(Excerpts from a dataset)
>>>
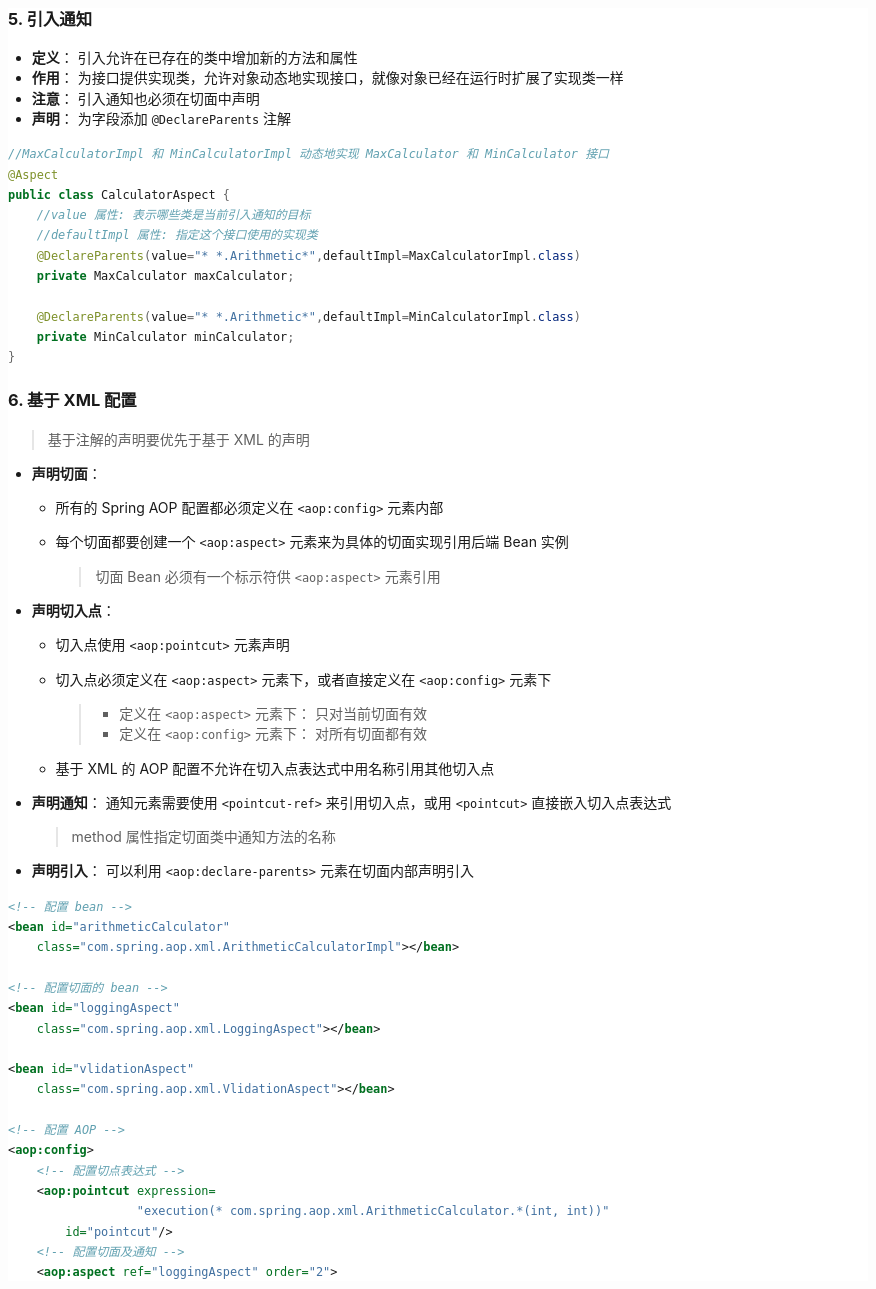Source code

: ### 5. 引入通知

- **定义**： 引入允许在已存在的类中增加新的方法和属性
- **作用**： 为接口提供实现类，允许对象动态地实现接口，就像对象已经在运行时扩展了实现类一样
- **注意**： 引入通知也必须在切面中声明
- **声明**： 为字段添加 `@DeclareParents` 注解

```java
//MaxCalculatorImpl 和 MinCalculatorImpl 动态地实现 MaxCalculator 和 MinCalculator 接口
@Aspect
public class CalculatorAspect {
    //value 属性: 表示哪些类是当前引入通知的目标
    //defaultImpl 属性: 指定这个接口使用的实现类
    @DeclareParents(value="* *.Arithmetic*",defaultImpl=MaxCalculatorImpl.class)
    private MaxCalculator maxCalculator;
    
    @DeclareParents(value="* *.Arithmetic*",defaultImpl=MinCalculatorImpl.class)
    private MinCalculator minCalculator;
}
```

### 6. 基于 XML 配置

> 基于注解的声明要优先于基于 XML 的声明

- **声明切面**： 

  - 所有的 Spring AOP 配置都必须定义在 `<aop:config>` 元素内部

  - 每个切面都要创建一个 `<aop:aspect>` 元素来为具体的切面实现引用后端 Bean 实例

    > 切面 Bean 必须有一个标示符供 `<aop:aspect>` 元素引用

- **声明切入点**： 

  - 切入点使用 `<aop:pointcut>` 元素声明

  - 切入点必须定义在 `<aop:aspect>` 元素下，或者直接定义在 `<aop:config>` 元素下

    > - 定义在 `<aop:aspect>` 元素下： 只对当前切面有效
    > - 定义在 `<aop:config>` 元素下： 对所有切面都有效

  - 基于 XML 的 AOP 配置不允许在切入点表达式中用名称引用其他切入点

- **声明通知**： 通知元素需要使用 `<pointcut-ref>` 来引用切入点，或用 `<pointcut>` 直接嵌入切入点表达式  

  > method 属性指定切面类中通知方法的名称

- **声明引入**： 可以利用 `<aop:declare-parents>` 元素在切面内部声明引入

```xml
<!-- 配置 bean -->
<bean id="arithmeticCalculator" 
    class="com.spring.aop.xml.ArithmeticCalculatorImpl"></bean>

<!-- 配置切面的 bean -->
<bean id="loggingAspect"
    class="com.spring.aop.xml.LoggingAspect"></bean>

<bean id="vlidationAspect"
    class="com.spring.aop.xml.VlidationAspect"></bean>

<!-- 配置 AOP -->
<aop:config>
    <!-- 配置切点表达式 -->
    <aop:pointcut expression=
                  "execution(* com.spring.aop.xml.ArithmeticCalculator.*(int, int))" 
        id="pointcut"/>
    <!-- 配置切面及通知 -->
    <aop:aspect ref="loggingAspect" order="2">
```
<<<
**THE TASK**. Every line of the data above is to be set down word for word, with the pictures left out.

**EXERCISE ANSWER**.
Source code

: ### 5. 引入通知

- **定义**： 引入允许在已存在的类中增加新的方法和属性
- **作用**： 为接口提供实现类，允许对象动态地实现接口，就像对象已经在运行时扩展了实现类一样
- **注意**： 引入通知也必须在切面中声明
- **声明**： 为字段添加 `@DeclareParents` 注解

```java
//MaxCalculatorImpl 和 MinCalculatorImpl 动态地实现 MaxCalculator 和 MinCalculator 接口
@Aspect
public class CalculatorAspect {
    //value 属性: 表示哪些类是当前引入通知的目标
    //defaultImpl 属性: 指定这个接口使用的实现类
    @DeclareParents(value="* *.Arithmetic*",defaultImpl=MaxCalculatorImpl.class)
    private MaxCalculator maxCalculator;
    
    @DeclareParents(value="* *.Arithmetic*",defaultImpl=MinCalculatorImpl.class)
    private MinCalculator minCalculator;
}
```

### 6. 基于 XML 配置

> 基于注解的声明要优先于基于 XML 的声明

- **声明切面**： 

  - 所有的 Spring AOP 配置都必须定义在 `<aop:config>` 元素内部

  - 每个切面都要创建一个 `<aop:aspect>` 元素来为具体的切面实现引用后端 Bean 实例

    > 切面 Bean 必须有一个标示符供 `<aop:aspect>` 元素引用

- **声明切入点**： 

  - 切入点使用 `<aop:pointcut>` 元素声明

  - 切入点必须定义在 `<aop:aspect>` 元素下，或者直接定义在 `<aop:config>` 元素下

    > - 定义在 `<aop:aspect>` 元素下： 只对当前切面有效
    > - 定义在 `<aop:config>` 元素下： 对所有切面都有效

  - 基于 XML 的 AOP 配置不允许在切入点表达式中用名称引用其他切入点

- **声明通知**： 通知元素需要使用 `<pointcut-ref>` 来引用切入点，或用 `<pointcut>` 直接嵌入切入点表达式  

  > method 属性指定切面类中通知方法的名称

- **声明引入**： 可以利用 `<aop:declare-parents>` 元素在切面内部声明引入

```xml
<!-- 配置 bean -->
<bean id="arithmeticCalculator" 
    class="com.spring.aop.xml.ArithmeticCalculatorImpl"></bean>

<!-- 配置切面的 bean -->
<bean id="loggingAspect"
    class="com.spring.aop.xml.LoggingAspect"></bean>

<bean id="vlidationAspect"
    class="com.spring.aop.xml.VlidationAspect"></bean>

<!-- 配置 AOP -->
<aop:config>
    <!-- 配置切点表达式 -->
    <aop:pointcut expression=
                  "execution(* com.spring.aop.xml.ArithmeticCalculator.*(int, int))" 
        id="pointcut"/>
    <!-- 配置切面及通知 -->
    <aop:aspect ref="loggingAspect" order="2">
```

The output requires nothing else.